Regarding the onboard graphics beating out mid-range GPUs; that is utter hogwash on all metrics except perhaps for video transcoding (watching, recording, or converting video formats). The GTX 1050 Ti (released in 2016) that Apple is so proud of beating counts only as an entry-level GPU, not mid-range. It was mid-range four year ago, but four years is a long time in the world of computer hardware. A modern mid-range GPU would be something like the GTX 1650 Ti, which dramatically outperforms Apple’s M1 (second row vs. third row):


Note: This benchmark was performed with the Apple hardware emulating x86 instructions on its ARM processor, a minor handicap. There is no apples to apples comparison for these benchmarks because the x86 benchmark would have to be completely overhauled to run natively on ARM, at which point, it isn’t really the same benchmark, is it?
It’s easy to find laptops containing a GTX 1650 Ti for $1,300 the same price as an Apple MacBook.
In summary, if you want graphics processing power and you don’t care about bulky form factor, low battery life, and noisy fans, then you can beat the Apple M1 on both CPU and GPU processing power and with an ordinary Intel CPU and Nvidia GPU gaming laptop.

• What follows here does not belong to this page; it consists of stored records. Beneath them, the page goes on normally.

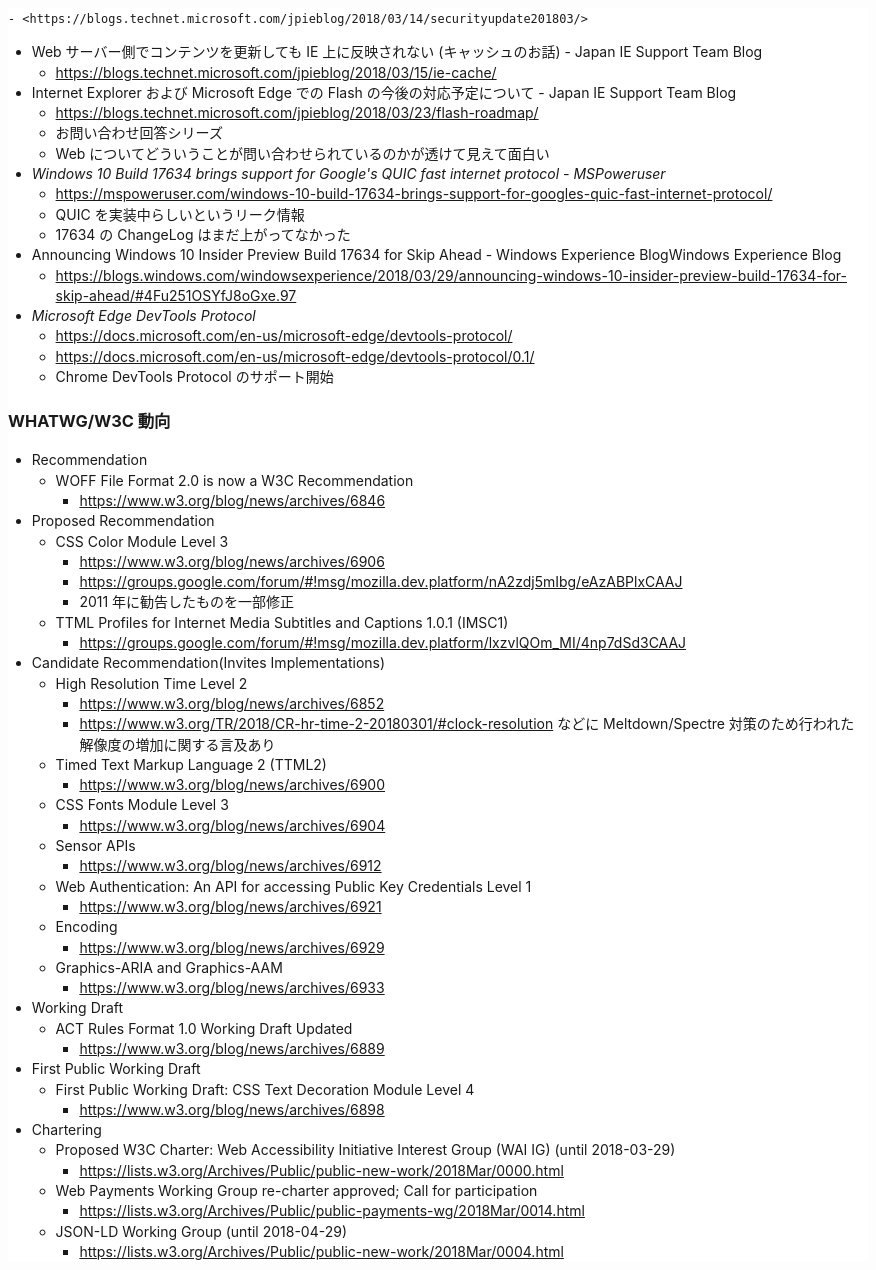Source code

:     - <https://blogs.technet.microsoft.com/jpieblog/2018/03/14/securityupdate201803/>
  - Web サーバー側でコンテンツを更新しても IE 上に反映されない (キャッシュのお話) - Japan IE Support Team Blog
    - <https://blogs.technet.microsoft.com/jpieblog/2018/03/15/ie-cache/>
  - Internet Explorer および Microsoft Edge での Flash の今後の対応予定について - Japan IE Support Team Blog
    - <https://blogs.technet.microsoft.com/jpieblog/2018/03/23/flash-roadmap/>
    - お問い合わせ回答シリーズ
    - Web についてどういうことが問い合わせられているのかが透けて見えて面白い
  - *Windows 10 Build 17634 brings support for Google's QUIC fast internet protocol - MSPoweruser*
    - <https://mspoweruser.com/windows-10-build-17634-brings-support-for-googles-quic-fast-internet-protocol/>
    - QUIC を実装中らしいというリーク情報
    - 17634 の ChangeLog はまだ上がってなかった
  - Announcing Windows 10 Insider Preview Build 17634 for Skip Ahead - Windows Experience BlogWindows Experience Blog
    - <https://blogs.windows.com/windowsexperience/2018/03/29/announcing-windows-10-insider-preview-build-17634-for-skip-ahead/#4Fu251OSYfJ8oGxe.97>
  - *Microsoft Edge DevTools Protocol*
    - <https://docs.microsoft.com/en-us/microsoft-edge/devtools-protocol/>
    - <https://docs.microsoft.com/en-us/microsoft-edge/devtools-protocol/0.1/>
    - Chrome DevTools Protocol のサポート開始


### WHATWG/W3C 動向

- Recommendation
  - WOFF File Format 2.0 is now a W3C Recommendation
    - <https://www.w3.org/blog/news/archives/6846>
- Proposed Recommendation
  - CSS Color Module Level 3
    - <https://www.w3.org/blog/news/archives/6906>
    - <https://groups.google.com/forum/#!msg/mozilla.dev.platform/nA2zdj5mIbg/eAzABPlxCAAJ>
    - 2011 年に勧告したものを一部修正
  - TTML Profiles for Internet Media Subtitles and Captions 1.0.1 (IMSC1)
    - <https://groups.google.com/forum/#!msg/mozilla.dev.platform/lxzvlQOm_MI/4np7dSd3CAAJ>
- Candidate Recommendation(Invites Implementations)
  - High Resolution Time Level 2
    - <https://www.w3.org/blog/news/archives/6852>
    - <https://www.w3.org/TR/2018/CR-hr-time-2-20180301/#clock-resolution> などに Meltdown/Spectre 対策のため行われた解像度の増加に関する言及あり
  - Timed Text Markup Language 2 (TTML2)
    - <https://www.w3.org/blog/news/archives/6900>
  - CSS Fonts Module Level 3
    - <https://www.w3.org/blog/news/archives/6904>
  - Sensor APIs
    - <https://www.w3.org/blog/news/archives/6912>
  - Web Authentication: An API for accessing Public Key Credentials Level 1
    - <https://www.w3.org/blog/news/archives/6921>
  - Encoding
    - <https://www.w3.org/blog/news/archives/6929>
  - Graphics-ARIA and Graphics-AAM
    - <https://www.w3.org/blog/news/archives/6933>
- Working Draft
  - ACT Rules Format 1.0 Working Draft Updated
    - <https://www.w3.org/blog/news/archives/6889>
- First Public Working Draft
  - First Public Working Draft: CSS Text Decoration Module Level 4
    - <https://www.w3.org/blog/news/archives/6898>
- Chartering
  - Proposed W3C Charter: Web Accessibility Initiative Interest Group (WAI IG) (until 2018-03-29)
    - <https://lists.w3.org/Archives/Public/public-new-work/2018Mar/0000.html>
  - Web Payments Working Group re-charter approved; Call for participation
    - <https://lists.w3.org/Archives/Public/public-payments-wg/2018Mar/0014.html>
  - JSON-LD Working Group (until 2018-04-29)
    - <https://lists.w3.org/Archives/Public/public-new-work/2018Mar/0004.html>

However, if portability, battery life, and silent operation are important to you, then Apple’s M1 is leaps and bounds forward in efficient microprocessor technology.
Addendum:
If Apple’s M1 were to use its embedded NN processor to perform super-sampling like Nvidia’s DLSS does, it may be able improve its performance further by rendering lower resolution images and scaling them up realistically with Machine Learning. I was unable to confirm if they do or do not do anything like this in their current rendering pipeline.